──────── Materials provided ────────

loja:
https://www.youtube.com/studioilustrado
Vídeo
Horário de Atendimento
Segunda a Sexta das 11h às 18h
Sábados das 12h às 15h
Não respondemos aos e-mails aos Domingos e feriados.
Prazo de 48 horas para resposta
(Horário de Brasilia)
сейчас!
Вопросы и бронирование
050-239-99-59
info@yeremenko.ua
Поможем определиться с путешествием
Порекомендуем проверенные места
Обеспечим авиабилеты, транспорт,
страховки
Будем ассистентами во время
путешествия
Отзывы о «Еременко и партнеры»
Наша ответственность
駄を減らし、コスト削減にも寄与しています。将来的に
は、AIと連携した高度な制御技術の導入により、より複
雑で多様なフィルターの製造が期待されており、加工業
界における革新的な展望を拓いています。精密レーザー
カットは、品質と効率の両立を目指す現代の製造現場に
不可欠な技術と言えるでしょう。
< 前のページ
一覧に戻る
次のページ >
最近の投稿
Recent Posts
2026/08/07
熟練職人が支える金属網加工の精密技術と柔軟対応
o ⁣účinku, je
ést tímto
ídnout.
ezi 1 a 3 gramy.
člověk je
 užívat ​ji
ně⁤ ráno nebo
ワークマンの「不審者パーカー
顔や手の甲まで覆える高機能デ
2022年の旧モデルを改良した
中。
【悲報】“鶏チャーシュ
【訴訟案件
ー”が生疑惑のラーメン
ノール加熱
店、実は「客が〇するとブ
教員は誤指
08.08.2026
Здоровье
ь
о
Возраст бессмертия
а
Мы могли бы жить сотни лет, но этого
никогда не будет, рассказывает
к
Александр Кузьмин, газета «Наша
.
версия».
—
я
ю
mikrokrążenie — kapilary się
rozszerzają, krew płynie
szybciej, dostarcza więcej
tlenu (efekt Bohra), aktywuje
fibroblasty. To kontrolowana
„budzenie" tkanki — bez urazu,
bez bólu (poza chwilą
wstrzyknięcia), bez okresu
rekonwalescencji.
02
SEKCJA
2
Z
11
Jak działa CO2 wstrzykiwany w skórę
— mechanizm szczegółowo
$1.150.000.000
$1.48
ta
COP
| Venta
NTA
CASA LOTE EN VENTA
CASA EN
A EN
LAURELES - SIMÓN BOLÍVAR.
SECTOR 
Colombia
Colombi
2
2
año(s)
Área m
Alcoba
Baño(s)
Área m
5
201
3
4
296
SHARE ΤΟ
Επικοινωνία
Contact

────────

Work task:
Please write out, exactly as they appear, the line that contains "Jak działa CO2 wstrzykiwany w skórę" and every line after it up to the end of the entries above, and no others.

Exercise output:
Jak działa CO2 wstrzykiwany w skórę
— mechanizm szczegółowo
$1.150.000.000
$1.48
ta
COP
| Venta
NTA
CASA LOTE EN VENTA
CASA EN
A EN
LAURELES - SIMÓN BOLÍVAR.
SECTOR 
Colombia
Colombi
2
2
año(s)
Área m
Alcoba
Baño(s)
Área m
5
201
3
4
296
SHARE ΤΟ
Επικοινωνία
Contact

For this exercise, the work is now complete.